On 6/21/26 12:46, Paul Leiber wrote:
Am 21.06.26 um 06:47 schrieb David Christensen:
Do you own a power supply tester?
... I will put a test of
the power supply on the list of things to try.
Good.
Does your computer have ECC memory?
Yes, it does have ECC memory.
Good.
I will put the memory test on the list as well.
Choose your testing tool and methodology carefully -- memtest86
(commercial) vs. memtest86+ (FOSS), memory correction report logging to
motherboard firmware vs. operating system, etc.. See this thread and
research carefully:
https://lists.debian.org/debian-user/2026/05/msg00386.html
Have you tested your hard disks?
Both disks are monitored via smartctl. Automated short and long tests
are being done regularly. There are no indications for hardware failure
in the smart data.
Good.
Have you validated the filesystem with fsck.xfs(8)?
I just did a check of the file system (using xfs_repair -n), with no
errors reported.
Good.
Do you have streams of database transactions since the last known good
backups? If so, can they be replayed?
Not exactly knowing what such a stream is, I guess I don't have one. But
I am not sure. Will check.
Good.
Can you switch the databases to read-only, shutdown, disconnect the
first disk, boot, backup the database(s), shutdown, connect the first
disk, disconnect the second disk, boot, backup the database(s),
shutdown, and connect the second disk?
That's a good suggestion. I will need to check what booting with just
one disk could do to the BTRFS filesystem, but this might be a way to
force md to use the disk which is currently indicated as failed.
Is your OS on the btrfs mirror? I have found that putting the OS on a
dedicated SSD makes operations, maintenance, trouble-shooting, disaster
preparedness/ recovery, etc., much easier.

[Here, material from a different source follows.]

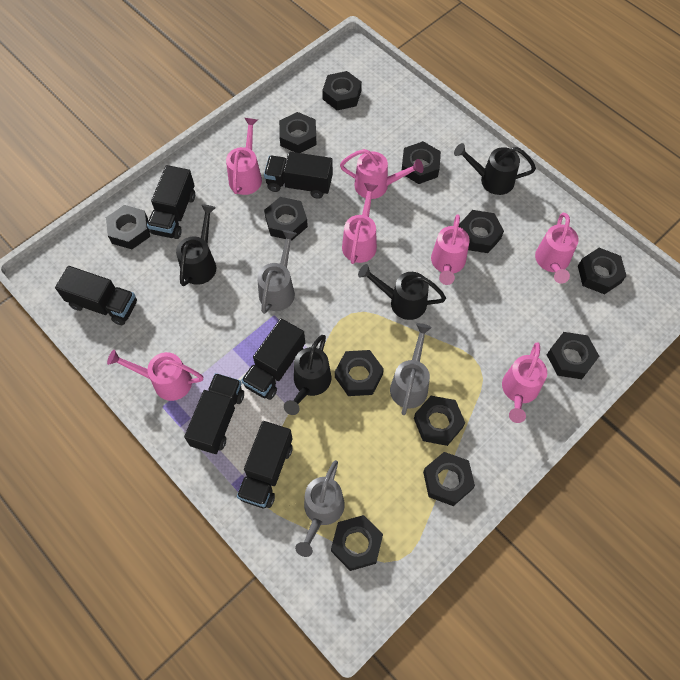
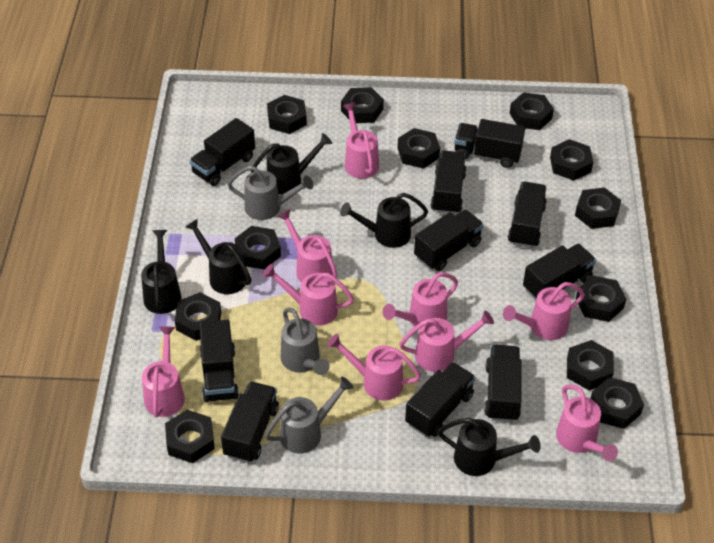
black truck: 6 -> 10
black watering can: 4 -> 5
pink watering can: 7 -> 9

On 6/21/26 14:45, Paul Leiber wrote:
> I managed to rebuild the md RAID1 using the data on the seemingly
> failed device (partition_1). First, I did a dd dump of partition_2
> (currently in usage) in order not to lose data. Then, I recreated the
> RAID1 using the data from partition_1:
>
> mdadm --stop /dev/md0 # This stops the degraded RAID1
> mdadm --assemble --update=uuid /dev/md0 /dev/mapper/partition_1 # This
> creates a new RAID1 using the partition_1, a new array UUID is
> required
> in order for --assembly to work
> mdadm --manage --add /dev/md0 /dev/mapper/partition_2 # This adds
> partition_2 to the RAID1, contents of partition_1 are replicated to
> partition_2 automatically
>
> md is currently replicating the data (German movie descriptions in
> Kodi, yay!) from partition_1 to partition_2. I might have to turn
> partition_2 from "spare" to "active", but I'll let the replication
> complete first.
>
> In any case, I set up mdmonitor to alert me if the RAID1 degrades
> again. That's something I should have thought of earlier.
>
> We'll see if this issue occurs again. I'll give an update if this is
> the case.
>
> Thanks to everybody for trying to help me!
>
> Paul
Thank you for the curious problem. We all learn when we work together
on a solution. Please let us know how it works out.